Edude17
Offline
What is your sexual orientation: Straight
Who in your life has "personality" issues: Ex-romantic partner
Relationship status: Single
Posts: 3
|
|
« on: November 12, 2024, 07:46:23 AM » |
|
My pwBPD and I are quite close, but she often says things that upset me. Often times, if I respond to them, she tells me I take everything she says too seriously/I'm so dramatic. I do have a lot of emotions and am thorough at communicating, so I can understand why she feels that way. On my end, I know I shouldn't be taking everything personally and should detach from what she says at times, especially when she's under stress.
However, there's one thing that was fairly hurtful. Often times when she and I are talking on the phone, she asks me to accept it if other people call so she can talk to them. She always has a reason to put me second. She says she'll call me back, but never has. Often making me wait up painfully for her, like a pathetic idiot. I always feel as if, because she feels somewhat more safe with me, she feels as if I can be put to the side over and over. That and maybe I stress her out and she doesn't want to spend as much time with me as she does these other people.
Also, she has told me before that if I really need her, to let her know and she'd be there for me, because she cares and wants to. This is because I have asked her to drop things for me, because I wanted to talk to her (she's done the same to me, and I have dropped things for her) and she never has. So for the first time I told her I needed her last night because I was in a lot of pain because of another conflict we had on a phone call where everything I said was wrong/she invalidated or dismissed. So she DID call me and was partially supportive. It went well mostly. I told her that I was working on childhood trauma recently, involved in shame, self worth, and to learn to understand I'm worthy and safe even if people can't meet my needs/abandon me emotionally (the exact thing that makes me vulnerable to the push/pull of a bpd relationship).
And she... tried, multiple times, to say she needed to call someone to sort out this drama she's been dealing with with a guy she talks to a lot who actively lies and betrays her trust. So I was being pushed to the side AGAIN. She tried multiple times, to set a timer under the pretense I was sick and needed rest, because she was anxious, and she was like "Well, I'll stay if you ASK me to" and for the first time I said, "Yes, I need you tonight". At one point she said "Oh it's so late so if they call me I'll just stay on the phone with you". She even apologized for being so consumed with her feelings about wanting to call, recognizing it was selfish. And then they called.... and she said "He's calling, do you want me to tell him I'll call him back later, or do you want to listen in?" And I asked her if she really just asked me that, completely stunned she'd do that (we have done that before, where I listen in to conversations she has with others) and she said "I am offering you that option, yes". And I asked again, completely hurt, and she went "Nope, nope no, nope, no" like as if she realized she messed up.
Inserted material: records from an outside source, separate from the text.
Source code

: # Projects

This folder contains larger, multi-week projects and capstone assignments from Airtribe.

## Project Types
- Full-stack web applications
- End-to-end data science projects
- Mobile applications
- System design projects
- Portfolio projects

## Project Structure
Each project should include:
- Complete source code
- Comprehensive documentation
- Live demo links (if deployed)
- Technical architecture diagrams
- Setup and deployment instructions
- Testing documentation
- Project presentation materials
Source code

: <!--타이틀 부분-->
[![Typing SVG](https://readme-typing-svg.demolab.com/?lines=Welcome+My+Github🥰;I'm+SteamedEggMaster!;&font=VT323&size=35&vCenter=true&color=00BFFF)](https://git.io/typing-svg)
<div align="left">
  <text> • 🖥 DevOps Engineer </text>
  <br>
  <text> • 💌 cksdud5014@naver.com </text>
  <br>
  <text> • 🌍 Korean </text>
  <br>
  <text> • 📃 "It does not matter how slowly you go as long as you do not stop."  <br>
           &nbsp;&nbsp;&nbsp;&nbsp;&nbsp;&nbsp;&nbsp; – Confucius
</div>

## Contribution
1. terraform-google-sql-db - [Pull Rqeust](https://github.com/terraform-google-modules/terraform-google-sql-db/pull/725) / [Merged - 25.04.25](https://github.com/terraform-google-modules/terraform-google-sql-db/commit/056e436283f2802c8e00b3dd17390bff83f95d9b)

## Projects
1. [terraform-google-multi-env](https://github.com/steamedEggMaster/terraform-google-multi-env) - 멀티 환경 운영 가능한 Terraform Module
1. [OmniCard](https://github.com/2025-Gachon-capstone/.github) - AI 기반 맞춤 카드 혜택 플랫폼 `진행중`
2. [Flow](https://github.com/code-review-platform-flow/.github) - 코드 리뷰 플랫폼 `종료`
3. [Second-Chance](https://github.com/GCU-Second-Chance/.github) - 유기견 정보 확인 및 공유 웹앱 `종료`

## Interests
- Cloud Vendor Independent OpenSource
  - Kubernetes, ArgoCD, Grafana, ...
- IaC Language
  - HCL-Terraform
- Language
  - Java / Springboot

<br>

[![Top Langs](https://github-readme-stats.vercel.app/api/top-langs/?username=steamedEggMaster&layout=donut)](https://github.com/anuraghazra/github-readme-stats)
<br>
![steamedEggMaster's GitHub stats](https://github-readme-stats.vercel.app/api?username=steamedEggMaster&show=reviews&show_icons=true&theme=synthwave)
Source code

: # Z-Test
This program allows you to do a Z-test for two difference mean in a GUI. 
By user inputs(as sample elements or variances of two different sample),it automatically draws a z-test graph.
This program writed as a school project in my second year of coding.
But I was so done... so I just told her to go have her conversation. And she tried to say "Ender... Ender" but I ignored it, feeling so dead inside.
And the. I hung up. And then all she did was text me "Ender, I'm sorry". Didn't call me back, didn't try and take care of my feelings. Which I get, because I chose to leave and she's anxious and wants to call that person, so she got what she wanted. So now I'm wondering if I overreacted. She did try to walk it back, and I get that she was just saying something impulsively, but it REALLY hurt that we talked about it multiple times, with me insisting I needed her there to care about me, and she still tried to push me into a secondary priority. I know she recognized it was a rough hurtful thing, but when push came to shove she still said it, even when she tried to walk it back.
Is this an instance of me taking things too seriously? Or am I justified in feeling hurt, disrespected, and like I don't really matter to her much. Any advice?